*Assignment A*: In the sickness presence text, why is measuring sickness presence described as complex? Answer in one to three sentences.
*Assignment B*: Retype the stretch of the sickness presence text from "Yet our findings" through "sickness absence alone.".
*Assignment C*:
Answer these questions from the sickness presence text.
(i) How many employees took part in the survey for the research with AXA PPP?
(ii) What is Stephen Bevan's position?
(iii) What measurement tool was used in the research?

*Excerpt to read*:
Sick and at work? What does presenteeism mean for your organisation and how does it impact productivity?
Thursday, 20 May 2010
08:30 - 11:00
The Work Foundation, 21 Palmer Street, SW1H 0AD
Sick and at Work? What does presenteeism mean for your organisation and how does it impact productivity?
- Katherine Ashby, Researcher, Health & Wellbeing, The Work Foundation
- Stephen Bevan, Managing Director, The Work Foundation
- Ian Clabby, Employee Engagement Manager, AXA PPP Healthcare
This workshop provided a great opportunity to capture partner organisations’ insights into the subject of sickness presence – going to work when ill. We also shared the findings of our new report Why do employees come to work when ill? and Ian Clabby from AXA PPP spoke about why they sponsored the report and how they tackle sickness presence in their organisation.
The subject was not something many of the organisations (both public and private sector) had considered. There was some debate over the implications of sickness presence and if it was a good or bad thing for organisations. Is it better for employees to be at work when they feel their health is such that they could have taken sick leave, than not at work at all?
The findings of our recent research with AXA PPP (involving a survey with 510 employees) showed that attending work when self perception of health justifies time off was associated with reduced psychological wellbeing, higher levels of sickness absence and lower levels of manager-assessed performance. Sickness presence was more prevalent than sickness absence – and sickness presence and sickness absence were positively related. This is important because organisations are often wary of tackling sickness presence if they think the alternative is sickness absence.
Yet our findings indicate that people with lower levels of sickness presence also had lower levels of sickness absence. This suggests that like sickness absence, sickness presence can be an indicator of employee health wellbeing. Employers may be at risk of underestimating employee ill health by focusing on sickness absence alone.
We were asked a number of times during the workshop whether employers should be measuring sickness presence?
We responded that employers definitely need to be more aware of sickness presence and that employees coming to work when their self-perception of health justifies time off may be adversely affecting their health and wellbeing and performance. It would be beneficial for employers to measure and monitor sickness presence to gain an insight into the extent and level of sickness presence in different parts of their organisation. However, accurately measuring sickness presence can be challenging and problematic. It is also important to keep in mind that measuring sickness presence (using either qualitative or quantitative data) is the starting point. It will then be crucial to look at what factors are underlying sickness presence and what can employers do to address these issues.
What is the best way to go about measuring sickness presence? Is this possible?
Research into sickness presence is still in its infancy compared to that on sickness absence and the same is true in terms of tools of measuring sickness presence. Measuring sickness presence can be complex because it can involve exploring not only if employees are reporting attending work when they feel they should have taken time off, but also the extent to which performance is impaired by working when sick. In our research we used a version of the Stanford presenteeism scale, which requires people to think about the last time they came to work unwell and answer a number of questions about how easy or difficult it was to carry out their role in those circumstances.

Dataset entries
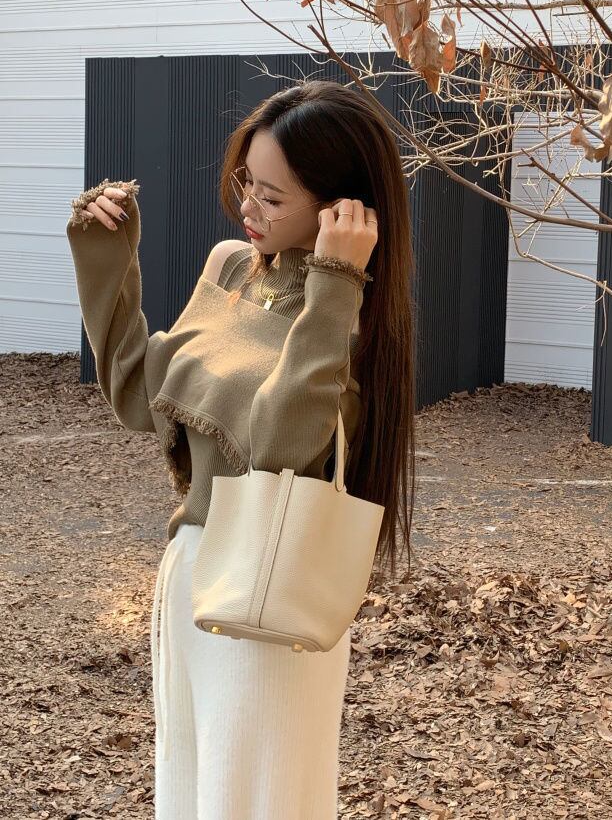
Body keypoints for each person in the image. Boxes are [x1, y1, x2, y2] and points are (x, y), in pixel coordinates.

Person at [65, 80, 417, 819]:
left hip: (270, 584)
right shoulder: (230, 267)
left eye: (273, 197)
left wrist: (336, 280)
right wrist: (107, 258)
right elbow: (139, 393)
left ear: (341, 209)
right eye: (245, 183)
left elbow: (280, 448)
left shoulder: (349, 315)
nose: (248, 209)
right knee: (190, 791)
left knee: (256, 802)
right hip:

*Solution A*: Measuring sickness presence is complex because it means finding out whether employees report coming to work when they felt they should have taken time off. It also means finding out how much their performance is impaired by working while sick.

*Solution B*:
Yet our findings indicate that people with lower levels of sickness presence also had lower levels of sickness absence. This suggests that like sickness absence, sickness presence can be an indicator of employee health wellbeing. Employers may be at risk of underestimating employee ill health by focusing on sickness absence alone.

*Solution C*:
(i) 510 employees.
(ii) Managing Director, The Work Foundation.
(iii) A version of the Stanford presenteeism scale.